● **Aim**: Output every line of the records below as a numbered list, omitting any blank lines.

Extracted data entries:
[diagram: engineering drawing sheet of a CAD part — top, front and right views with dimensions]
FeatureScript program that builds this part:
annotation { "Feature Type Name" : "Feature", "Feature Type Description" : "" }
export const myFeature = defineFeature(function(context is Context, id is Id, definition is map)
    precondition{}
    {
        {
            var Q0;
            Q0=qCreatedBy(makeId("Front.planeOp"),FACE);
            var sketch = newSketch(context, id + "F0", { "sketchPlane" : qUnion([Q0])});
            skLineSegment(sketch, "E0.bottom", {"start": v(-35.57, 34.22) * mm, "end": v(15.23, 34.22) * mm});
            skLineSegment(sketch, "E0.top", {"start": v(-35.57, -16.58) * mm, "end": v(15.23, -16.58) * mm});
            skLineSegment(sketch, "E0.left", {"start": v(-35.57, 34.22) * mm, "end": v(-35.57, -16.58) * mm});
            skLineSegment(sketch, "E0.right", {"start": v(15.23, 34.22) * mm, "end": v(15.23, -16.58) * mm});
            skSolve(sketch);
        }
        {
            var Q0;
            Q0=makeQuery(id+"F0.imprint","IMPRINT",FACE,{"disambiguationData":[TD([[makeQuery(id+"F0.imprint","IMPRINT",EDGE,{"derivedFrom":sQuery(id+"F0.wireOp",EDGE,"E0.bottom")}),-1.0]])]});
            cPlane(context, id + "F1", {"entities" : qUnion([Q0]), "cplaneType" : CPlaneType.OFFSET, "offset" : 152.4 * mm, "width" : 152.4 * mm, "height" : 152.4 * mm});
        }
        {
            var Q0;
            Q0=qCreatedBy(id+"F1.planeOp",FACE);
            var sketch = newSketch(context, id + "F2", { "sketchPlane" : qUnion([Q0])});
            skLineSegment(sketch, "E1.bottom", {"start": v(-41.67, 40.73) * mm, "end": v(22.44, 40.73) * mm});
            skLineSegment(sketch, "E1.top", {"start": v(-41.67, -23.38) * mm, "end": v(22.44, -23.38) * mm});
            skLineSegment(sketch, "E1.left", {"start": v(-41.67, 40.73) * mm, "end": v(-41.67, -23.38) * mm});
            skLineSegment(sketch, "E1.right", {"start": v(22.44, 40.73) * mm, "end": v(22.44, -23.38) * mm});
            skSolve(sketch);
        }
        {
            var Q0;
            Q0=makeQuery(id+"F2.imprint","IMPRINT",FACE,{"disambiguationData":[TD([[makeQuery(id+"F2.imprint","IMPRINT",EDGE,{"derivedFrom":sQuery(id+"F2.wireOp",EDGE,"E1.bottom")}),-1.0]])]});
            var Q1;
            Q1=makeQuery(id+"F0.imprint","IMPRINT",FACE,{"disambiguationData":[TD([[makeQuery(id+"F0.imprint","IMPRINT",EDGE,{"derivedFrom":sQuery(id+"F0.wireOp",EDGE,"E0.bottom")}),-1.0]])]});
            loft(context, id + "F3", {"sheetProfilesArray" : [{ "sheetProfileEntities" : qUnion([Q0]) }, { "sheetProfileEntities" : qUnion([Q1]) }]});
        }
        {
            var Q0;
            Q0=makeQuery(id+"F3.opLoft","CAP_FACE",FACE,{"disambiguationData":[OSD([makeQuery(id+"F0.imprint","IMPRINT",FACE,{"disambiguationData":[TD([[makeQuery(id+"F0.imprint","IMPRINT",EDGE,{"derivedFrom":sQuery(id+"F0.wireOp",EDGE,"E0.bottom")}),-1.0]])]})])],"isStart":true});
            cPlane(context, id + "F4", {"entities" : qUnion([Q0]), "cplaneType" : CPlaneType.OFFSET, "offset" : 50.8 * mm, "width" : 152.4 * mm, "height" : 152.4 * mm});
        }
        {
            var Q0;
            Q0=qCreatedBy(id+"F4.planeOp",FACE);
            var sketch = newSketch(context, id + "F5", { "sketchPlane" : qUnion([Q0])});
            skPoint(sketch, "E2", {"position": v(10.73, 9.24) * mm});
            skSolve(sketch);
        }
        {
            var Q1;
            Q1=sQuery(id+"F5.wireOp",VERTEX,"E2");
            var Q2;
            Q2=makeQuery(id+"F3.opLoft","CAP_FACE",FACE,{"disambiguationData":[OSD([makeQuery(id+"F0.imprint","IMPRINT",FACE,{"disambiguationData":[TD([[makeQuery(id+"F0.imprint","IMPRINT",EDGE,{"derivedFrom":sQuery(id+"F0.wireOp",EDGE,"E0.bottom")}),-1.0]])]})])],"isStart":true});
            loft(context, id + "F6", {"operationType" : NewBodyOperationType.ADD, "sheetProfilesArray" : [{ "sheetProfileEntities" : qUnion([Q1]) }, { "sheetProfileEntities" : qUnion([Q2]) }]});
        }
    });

● **Expected output**:
1. [diagram: engineering drawing sheet of a CAD part — top, front and right views with dimensions]
2. FeatureScript program that builds this part:
3. annotation { "Feature Type Name" : "Feature", "Feature Type Description" : "" }
4. export const myFeature = defineFeature(function(context is Context, id is Id, definition is map)
5.     precondition{}
6.     {
7.         {
8.             var Q0;
9.             Q0=qCreatedBy(makeId("Front.planeOp"),FACE);
10.             var sketch = newSketch(context, id + "F0", { "sketchPlane" : qUnion([Q0])});
11.             skLineSegment(sketch, "E0.bottom", {"start": v(-35.57, 34.22) * mm, "end": v(15.23, 34.22) * mm});
12.             skLineSegment(sketch, "E0.top", {"start": v(-35.57, -16.58) * mm, "end": v(15.23, -16.58) * mm});
13.             skLineSegment(sketch, "E0.left", {"start": v(-35.57, 34.22) * mm, "end": v(-35.57, -16.58) * mm});
14.             skLineSegment(sketch, "E0.right", {"start": v(15.23, 34.22) * mm, "end": v(15.23, -16.58) * mm});
15.             skSolve(sketch);
16.         }
17.         {
18.             var Q0;
19.             Q0=makeQuery(id+"F0.imprint","IMPRINT",FACE,{"disambiguationData":[TD([[makeQuery(id+"F0.imprint","IMPRINT",EDGE,{"derivedFrom":sQuery(id+"F0.wireOp",EDGE,"E0.bottom")}),-1.0]])]});
20.             cPlane(context, id + "F1", {"entities" : qUnion([Q0]), "cplaneType" : CPlaneType.OFFSET, "offset" : 152.4 * mm, "width" : 152.4 * mm, "height" : 152.4 * mm});
21.         }
22.         {
23.             var Q0;
24.             Q0=qCreatedBy(id+"F1.planeOp",FACE);
25.             var sketch = newSketch(context, id + "F2", { "sketchPlane" : qUnion([Q0])});
26.             skLineSegment(sketch, "E1.bottom", {"start": v(-41.67, 40.73) * mm, "end": v(22.44, 40.73) * mm});
27.             skLineSegment(sketch, "E1.top", {"start": v(-41.67, -23.38) * mm, "end": v(22.44, -23.38) * mm});
28.             skLineSegment(sketch, "E1.left", {"start": v(-41.67, 40.73) * mm, "end": v(-41.67, -23.38) * mm});
29.             skLineSegment(sketch, "E1.right", {"start": v(22.44, 40.73) * mm, "end": v(22.44, -23.38) * mm});
30.             skSolve(sketch);
31.         }
32.         {
33.             var Q0;
34.             Q0=makeQuery(id+"F2.imprint","IMPRINT",FACE,{"disambiguationData":[TD([[makeQuery(id+"F2.imprint","IMPRINT",EDGE,{"derivedFrom":sQuery(id+"F2.wireOp",EDGE,"E1.bottom")}),-1.0]])]});
35.             var Q1;
36.             Q1=makeQuery(id+"F0.imprint","IMPRINT",FACE,{"disambiguationData":[TD([[makeQuery(id+"F0.imprint","IMPRINT",EDGE,{"derivedFrom":sQuery(id+"F0.wireOp",EDGE,"E0.bottom")}),-1.0]])]});
37.             loft(context, id + "F3", {"sheetProfilesArray" : [{ "sheetProfileEntities" : qUnion([Q0]) }, { "sheetProfileEntities" : qUnion([Q1]) }]});
38.         }
39.         {
40.             var Q0;
41.             Q0=makeQuery(id+"F3.opLoft","CAP_FACE",FACE,{"disambiguationData":[OSD([makeQuery(id+"F0.imprint","IMPRINT",FACE,{"disambiguationData":[TD([[makeQuery(id+"F0.imprint","IMPRINT",EDGE,{"derivedFrom":sQuery(id+"F0.wireOp",EDGE,"E0.bottom")}),-1.0]])]})])],"isStart":true});
42.             cPlane(context, id + "F4", {"entities" : qUnion([Q0]), "cplaneType" : CPlaneType.OFFSET, "offset" : 50.8 * mm, "width" : 152.4 * mm, "height" : 152.4 * mm});
43.         }
44.         {
45.             var Q0;
46.             Q0=qCreatedBy(id+"F4.planeOp",FACE);
47.             var sketch = newSketch(context, id + "F5", { "sketchPlane" : qUnion([Q0])});
48.             skPoint(sketch, "E2", {"position": v(10.73, 9.24) * mm});
49.             skSolve(sketch);
50.         }
51.         {
52.             var Q1;
53.             Q1=sQuery(id+"F5.wireOp",VERTEX,"E2");
54.             var Q2;
55.             Q2=makeQuery(id+"F3.opLoft","CAP_FACE",FACE,{"disambiguationData":[OSD([makeQuery(id+"F0.imprint","IMPRINT",FACE,{"disambiguationData":[TD([[makeQuery(id+"F0.imprint","IMPRINT",EDGE,{"derivedFrom":sQuery(id+"F0.wireOp",EDGE,"E0.bottom")}),-1.0]])]})])],"isStart":true});
56.             loft(context, id + "F6", {"operationType" : NewBodyOperationType.ADD, "sheetProfilesArray" : [{ "sheetProfileEntities" : qUnion([Q1]) }, { "sheetProfileEntities" : qUnion([Q2]) }]});
57.         }
58.     });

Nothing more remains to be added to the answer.